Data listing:
==============================
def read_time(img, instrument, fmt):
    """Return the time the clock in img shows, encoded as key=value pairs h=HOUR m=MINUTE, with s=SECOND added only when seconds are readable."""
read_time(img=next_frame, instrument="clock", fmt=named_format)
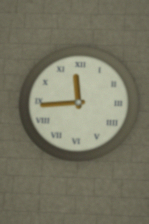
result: h=11 m=44
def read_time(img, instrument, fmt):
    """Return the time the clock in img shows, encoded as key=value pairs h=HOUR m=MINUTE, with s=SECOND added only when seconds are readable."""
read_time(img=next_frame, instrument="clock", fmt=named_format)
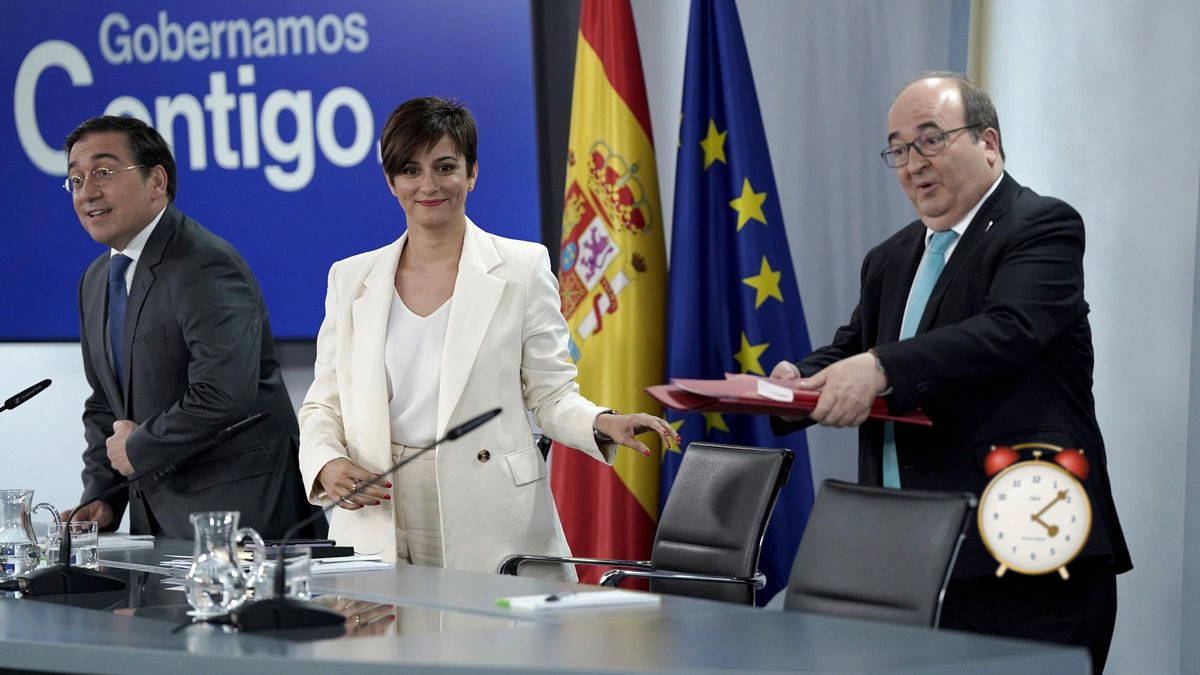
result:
==============================
◆ **PROBLEM STATEMENT**
Please reproduce the entries word for word, from the very first line through the line that contains "result: h=11 m=44". Leave the pictures out of your answer.

◆ **COMPLETE ANSWER**
def read_time(img, instrument, fmt):
    """Return the time the clock in img shows, encoded as key=value pairs h=HOUR m=MINUTE, with s=SECOND added only when seconds are readable."""
read_time(img=next_frame, instrument="clock", fmt=named_format)
result: h=11 m=44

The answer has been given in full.